EXERCISE DIRECTIONS:
What's needed is a word-for-word retyping of the entries below, pictures omitted.

++++++++

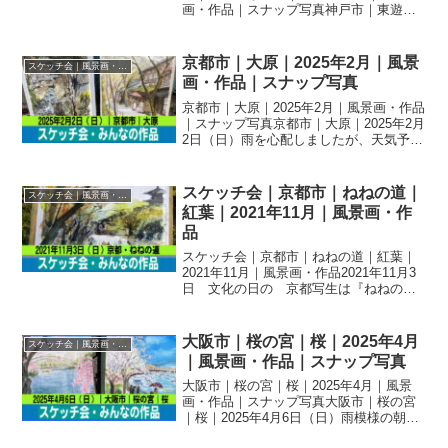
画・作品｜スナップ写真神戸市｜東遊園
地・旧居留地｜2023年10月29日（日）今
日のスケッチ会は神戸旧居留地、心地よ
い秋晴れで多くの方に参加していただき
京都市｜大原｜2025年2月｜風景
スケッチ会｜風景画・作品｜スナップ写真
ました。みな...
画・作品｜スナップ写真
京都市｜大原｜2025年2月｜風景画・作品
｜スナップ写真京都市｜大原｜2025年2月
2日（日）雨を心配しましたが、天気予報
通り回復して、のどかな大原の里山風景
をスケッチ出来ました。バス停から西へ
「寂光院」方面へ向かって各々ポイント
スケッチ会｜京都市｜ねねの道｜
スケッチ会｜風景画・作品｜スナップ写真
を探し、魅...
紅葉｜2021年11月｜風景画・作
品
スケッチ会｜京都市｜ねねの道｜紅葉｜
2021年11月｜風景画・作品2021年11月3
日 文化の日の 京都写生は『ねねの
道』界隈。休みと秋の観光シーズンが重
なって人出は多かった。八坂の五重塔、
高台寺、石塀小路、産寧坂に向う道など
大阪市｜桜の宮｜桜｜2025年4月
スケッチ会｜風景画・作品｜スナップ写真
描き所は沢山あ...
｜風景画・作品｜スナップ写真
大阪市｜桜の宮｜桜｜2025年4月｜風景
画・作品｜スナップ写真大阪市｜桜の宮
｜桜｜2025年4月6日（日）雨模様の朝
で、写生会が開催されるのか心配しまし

++++++++

WRITTEN RESPONSE:
画・作品｜スナップ写真神戸市｜東遊園
地・旧居留地｜2023年10月29日（日）今
日のスケッチ会は神戸旧居留地、心地よ
い秋晴れで多くの方に参加していただき
京都市｜大原｜2025年2月｜風景
スケッチ会｜風景画・作品｜スナップ写真
ました。みな...
画・作品｜スナップ写真
京都市｜大原｜2025年2月｜風景画・作品
｜スナップ写真京都市｜大原｜2025年2月
2日（日）雨を心配しましたが、天気予報
通り回復して、のどかな大原の里山風景
をスケッチ出来ました。バス停から西へ
「寂光院」方面へ向かって各々ポイント
スケッチ会｜京都市｜ねねの道｜
スケッチ会｜風景画・作品｜スナップ写真
を探し、魅...
紅葉｜2021年11月｜風景画・作
品
スケッチ会｜京都市｜ねねの道｜紅葉｜
2021年11月｜風景画・作品2021年11月3
日 文化の日の 京都写生は『ねねの
道』界隈。休みと秋の観光シーズンが重
なって人出は多かった。八坂の五重塔、
高台寺、石塀小路、産寧坂に向う道など
大阪市｜桜の宮｜桜｜2025年4月
スケッチ会｜風景画・作品｜スナップ写真
描き所は沢山あ...
｜風景画・作品｜スナップ写真
大阪市｜桜の宮｜桜｜2025年4月｜風景
画・作品｜スナップ写真大阪市｜桜の宮
｜桜｜2025年4月6日（日）雨模様の朝
で、写生会が開催されるのか心配しまし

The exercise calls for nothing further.